Students can gain a better understanding of the concept of phylogeny through incorporating evolutionary thinking into all aspects of biology. In a recent study by Grunspan and colleagues., it was shown that teaching students about the evidence for evolution boosted their understanding of evolution in a college-level course in biology. For more information on how to teach about evolution, look up The Evolutionary Potential of all Areas of Biology and Thinking Evolutionarily: A Framework for Infusing Evolution in Life Sciences Education.

Evolution in Action

Traditionally, scientists have studied evolution by looking back--analyzing fossils, comparing species and observing living organisms. However, evolution isn't something that occurred in the past. It's an ongoing process, taking place today. Bacteria evolve and resist antibiotics, viruses reinvent themselves and elude new medications, and animals adapt their behavior to the changing climate. The changes that result are often visible.

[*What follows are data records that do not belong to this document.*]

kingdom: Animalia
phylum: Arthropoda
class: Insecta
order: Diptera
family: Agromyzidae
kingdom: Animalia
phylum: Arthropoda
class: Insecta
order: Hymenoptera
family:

However, it wasn't until late 1980s that biologists realized that natural selection can be observed in action as well. The key is the fact that different traits result in an individual rate of survival and reproduction, and can be passed on from generation to generation.

In the past, if one particular allele--the genetic sequence that defines color in a population of interbreeding organisms, it might rapidly become more common than other alleles. In time, this could mean that the number of moths sporting black pigmentation may increase. The same is true for many other characteristics--including morphology and behavior--that vary among populations of organisms.

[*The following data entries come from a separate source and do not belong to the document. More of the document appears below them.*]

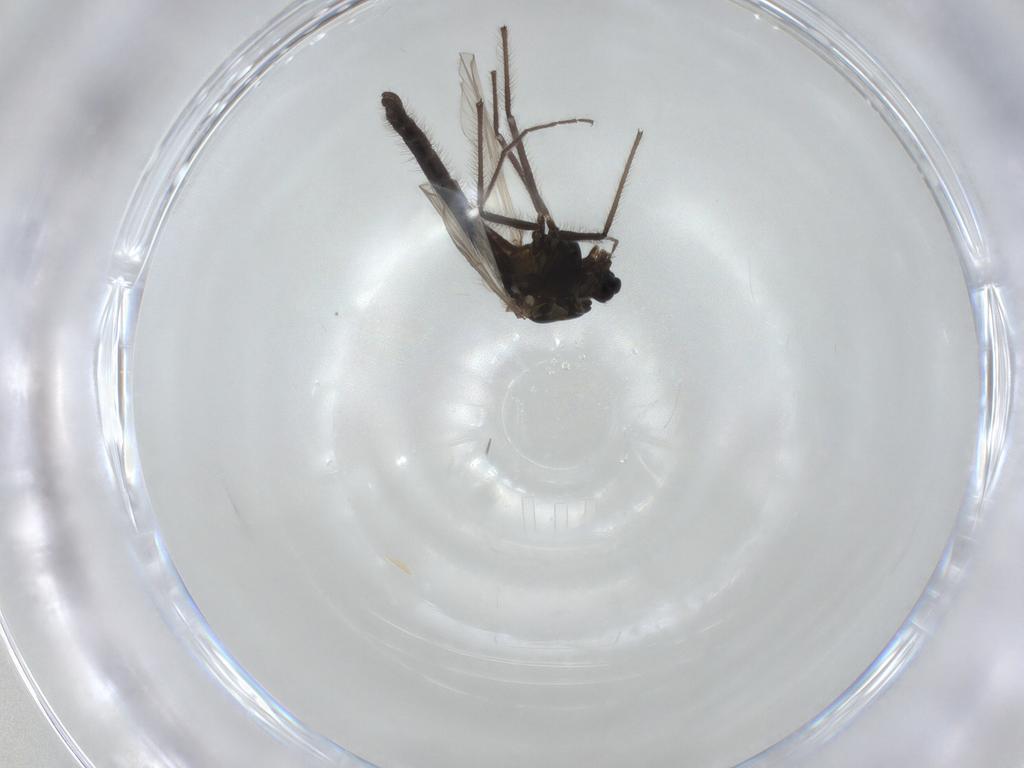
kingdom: Animalia
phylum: Arthropoda
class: Insecta
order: Diptera
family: Chironomidae
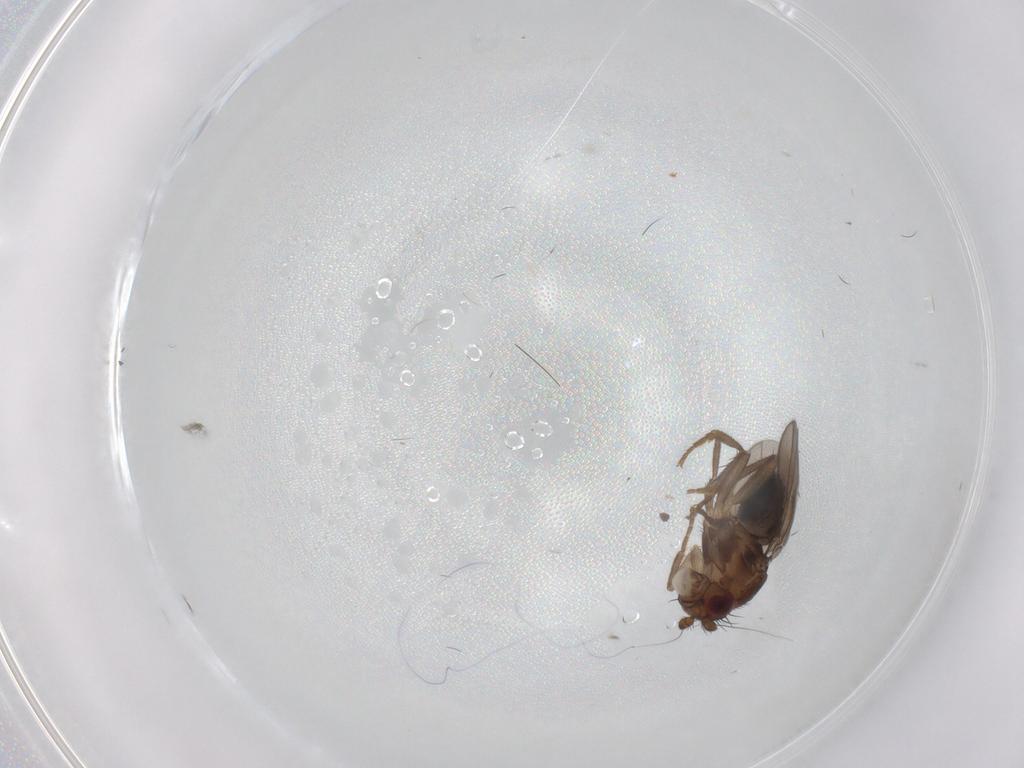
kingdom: Animalia
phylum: Arthropoda
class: Insecta
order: Diptera
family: Sphaeroceridae
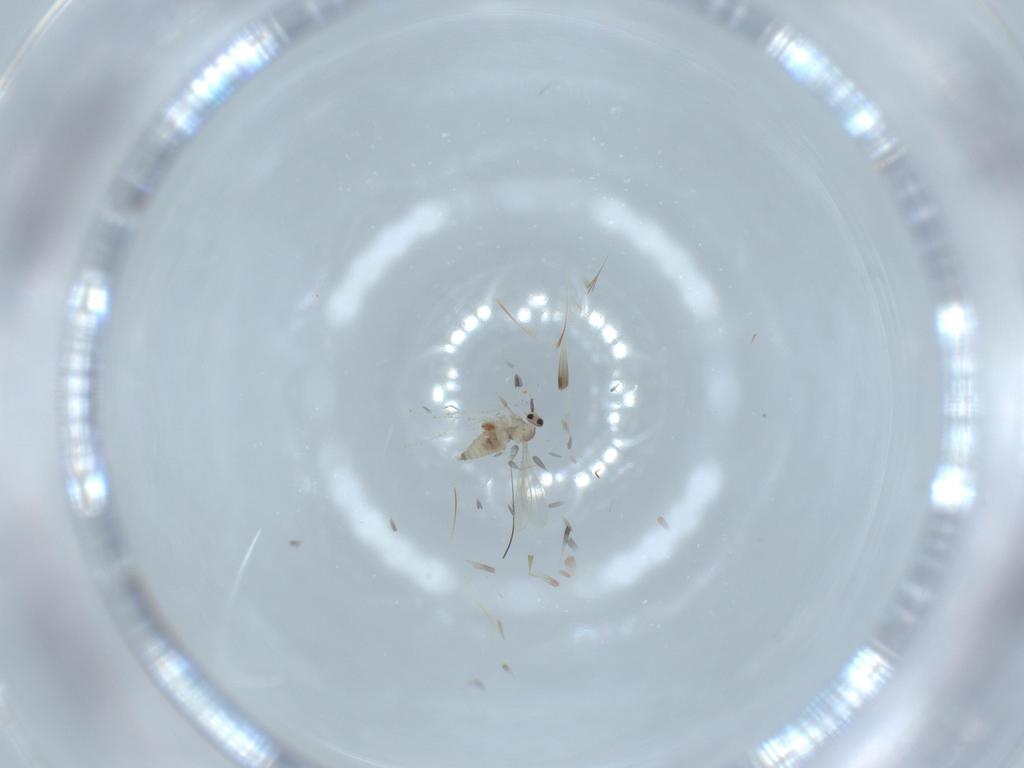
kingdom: Animalia
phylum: Arthropoda
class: Insecta
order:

It is easier to observe evolution when a species, such as bacteria, has a rapid generation turnover. Since 1988, Richard Lenski, a biologist, has been tracking twelve populations of E.coli that are descended from one strain. Samples from each population were taken regularly, and more than 50,000 generations of E.coli have been observed to have passed.

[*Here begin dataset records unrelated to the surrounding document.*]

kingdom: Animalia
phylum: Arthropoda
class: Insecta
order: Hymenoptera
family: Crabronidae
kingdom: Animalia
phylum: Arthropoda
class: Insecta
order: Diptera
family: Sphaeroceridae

Lenski's research has shown that mutations can drastically alter the efficiency with which a population reproduces--and so the rate at which it alters. It also demonstrates that evolution takes time, something that is hard for some to accept.

Another example of microevolution is that mosquito genes that confer resistance to pesticides show up more often in areas where insecticides are employed. Pesticides create a selective pressure which favors those with resistant genotypes.

The speed of evolution taking place has led to an increasing recognition of its importance in a world that is shaped by human activity, including climate change, pollution and the loss of habitats that hinder many species from adapting. Understanding the evolution process will assist you in making better choices regarding the future of the planet and its inhabitants.